### [Problem to work on]
Arrange everything in the listing from the line containing "## Expected Format for DD Table" down to the line containing "The following table" as a Markdown table with the columns Row and Text, one line per row and blank lines omitted.

########

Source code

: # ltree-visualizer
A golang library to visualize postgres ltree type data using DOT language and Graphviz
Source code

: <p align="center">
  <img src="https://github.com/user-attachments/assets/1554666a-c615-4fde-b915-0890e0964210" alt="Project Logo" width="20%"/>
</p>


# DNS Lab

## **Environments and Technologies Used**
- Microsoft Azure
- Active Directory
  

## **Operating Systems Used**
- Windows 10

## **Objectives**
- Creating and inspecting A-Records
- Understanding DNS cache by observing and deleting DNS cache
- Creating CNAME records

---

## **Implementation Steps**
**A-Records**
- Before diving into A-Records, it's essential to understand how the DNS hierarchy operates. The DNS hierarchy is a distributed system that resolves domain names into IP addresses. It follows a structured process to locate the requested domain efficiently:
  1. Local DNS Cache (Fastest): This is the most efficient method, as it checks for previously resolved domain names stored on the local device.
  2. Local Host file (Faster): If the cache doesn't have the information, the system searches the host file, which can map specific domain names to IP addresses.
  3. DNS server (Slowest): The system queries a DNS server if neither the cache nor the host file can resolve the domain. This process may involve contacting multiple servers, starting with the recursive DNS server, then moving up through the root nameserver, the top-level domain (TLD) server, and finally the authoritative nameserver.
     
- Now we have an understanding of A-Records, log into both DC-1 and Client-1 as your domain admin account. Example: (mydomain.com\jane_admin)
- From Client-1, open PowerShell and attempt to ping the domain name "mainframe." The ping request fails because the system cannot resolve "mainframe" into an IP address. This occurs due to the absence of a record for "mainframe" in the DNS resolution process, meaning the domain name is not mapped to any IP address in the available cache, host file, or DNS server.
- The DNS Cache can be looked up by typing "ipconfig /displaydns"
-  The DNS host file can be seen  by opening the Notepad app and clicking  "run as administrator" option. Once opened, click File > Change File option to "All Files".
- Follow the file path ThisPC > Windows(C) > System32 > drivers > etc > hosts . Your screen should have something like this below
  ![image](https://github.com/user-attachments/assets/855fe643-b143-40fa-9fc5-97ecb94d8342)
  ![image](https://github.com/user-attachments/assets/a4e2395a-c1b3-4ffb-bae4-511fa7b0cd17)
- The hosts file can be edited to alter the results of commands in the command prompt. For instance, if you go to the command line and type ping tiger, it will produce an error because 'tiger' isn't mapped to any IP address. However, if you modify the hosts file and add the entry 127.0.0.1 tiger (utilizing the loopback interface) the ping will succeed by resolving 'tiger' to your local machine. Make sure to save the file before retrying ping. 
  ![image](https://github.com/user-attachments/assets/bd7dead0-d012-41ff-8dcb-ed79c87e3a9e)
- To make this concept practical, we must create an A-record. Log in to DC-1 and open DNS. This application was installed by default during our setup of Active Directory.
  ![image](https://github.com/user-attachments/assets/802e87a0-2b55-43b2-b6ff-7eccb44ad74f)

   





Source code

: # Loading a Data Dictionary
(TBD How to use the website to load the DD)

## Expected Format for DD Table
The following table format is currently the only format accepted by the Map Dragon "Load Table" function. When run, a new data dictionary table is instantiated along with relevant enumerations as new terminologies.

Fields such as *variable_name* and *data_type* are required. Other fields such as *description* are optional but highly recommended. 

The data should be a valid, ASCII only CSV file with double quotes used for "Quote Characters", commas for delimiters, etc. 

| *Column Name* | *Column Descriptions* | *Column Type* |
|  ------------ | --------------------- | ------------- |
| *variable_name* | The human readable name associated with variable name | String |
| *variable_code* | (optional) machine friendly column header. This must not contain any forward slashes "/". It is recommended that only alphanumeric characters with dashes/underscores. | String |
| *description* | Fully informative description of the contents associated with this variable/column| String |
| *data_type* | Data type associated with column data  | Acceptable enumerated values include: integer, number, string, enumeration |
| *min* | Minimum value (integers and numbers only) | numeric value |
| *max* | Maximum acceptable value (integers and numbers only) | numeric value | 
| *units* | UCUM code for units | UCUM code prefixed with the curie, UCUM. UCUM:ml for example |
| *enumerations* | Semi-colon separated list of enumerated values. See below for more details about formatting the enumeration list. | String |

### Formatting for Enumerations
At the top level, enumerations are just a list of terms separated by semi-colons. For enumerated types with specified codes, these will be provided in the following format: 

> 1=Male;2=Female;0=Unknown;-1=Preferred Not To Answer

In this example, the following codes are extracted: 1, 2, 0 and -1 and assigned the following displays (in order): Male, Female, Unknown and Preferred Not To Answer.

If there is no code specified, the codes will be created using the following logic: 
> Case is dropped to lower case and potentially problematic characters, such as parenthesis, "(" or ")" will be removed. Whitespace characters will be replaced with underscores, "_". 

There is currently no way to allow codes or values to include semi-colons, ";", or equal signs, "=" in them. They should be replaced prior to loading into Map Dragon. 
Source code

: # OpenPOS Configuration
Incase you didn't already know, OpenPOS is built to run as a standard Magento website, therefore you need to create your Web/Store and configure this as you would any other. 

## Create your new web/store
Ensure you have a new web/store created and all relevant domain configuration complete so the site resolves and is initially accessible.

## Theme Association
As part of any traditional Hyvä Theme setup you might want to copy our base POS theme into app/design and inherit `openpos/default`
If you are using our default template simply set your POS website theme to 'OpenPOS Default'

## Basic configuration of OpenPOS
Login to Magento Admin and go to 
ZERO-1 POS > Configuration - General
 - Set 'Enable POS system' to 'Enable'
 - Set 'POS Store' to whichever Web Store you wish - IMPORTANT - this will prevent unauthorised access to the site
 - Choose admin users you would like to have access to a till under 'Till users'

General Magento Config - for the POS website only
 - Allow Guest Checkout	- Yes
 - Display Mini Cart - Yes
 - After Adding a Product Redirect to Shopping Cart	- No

########

### [Result below]
| Row | Text |
|---|---|
| 1 | ## Expected Format for DD Table |
| 2 | The following table format is currently the only format accepted by the Map Dragon "Load Table" function. When run, a new data dictionary table is instantiated along with relevant enumerations as new terminologies. |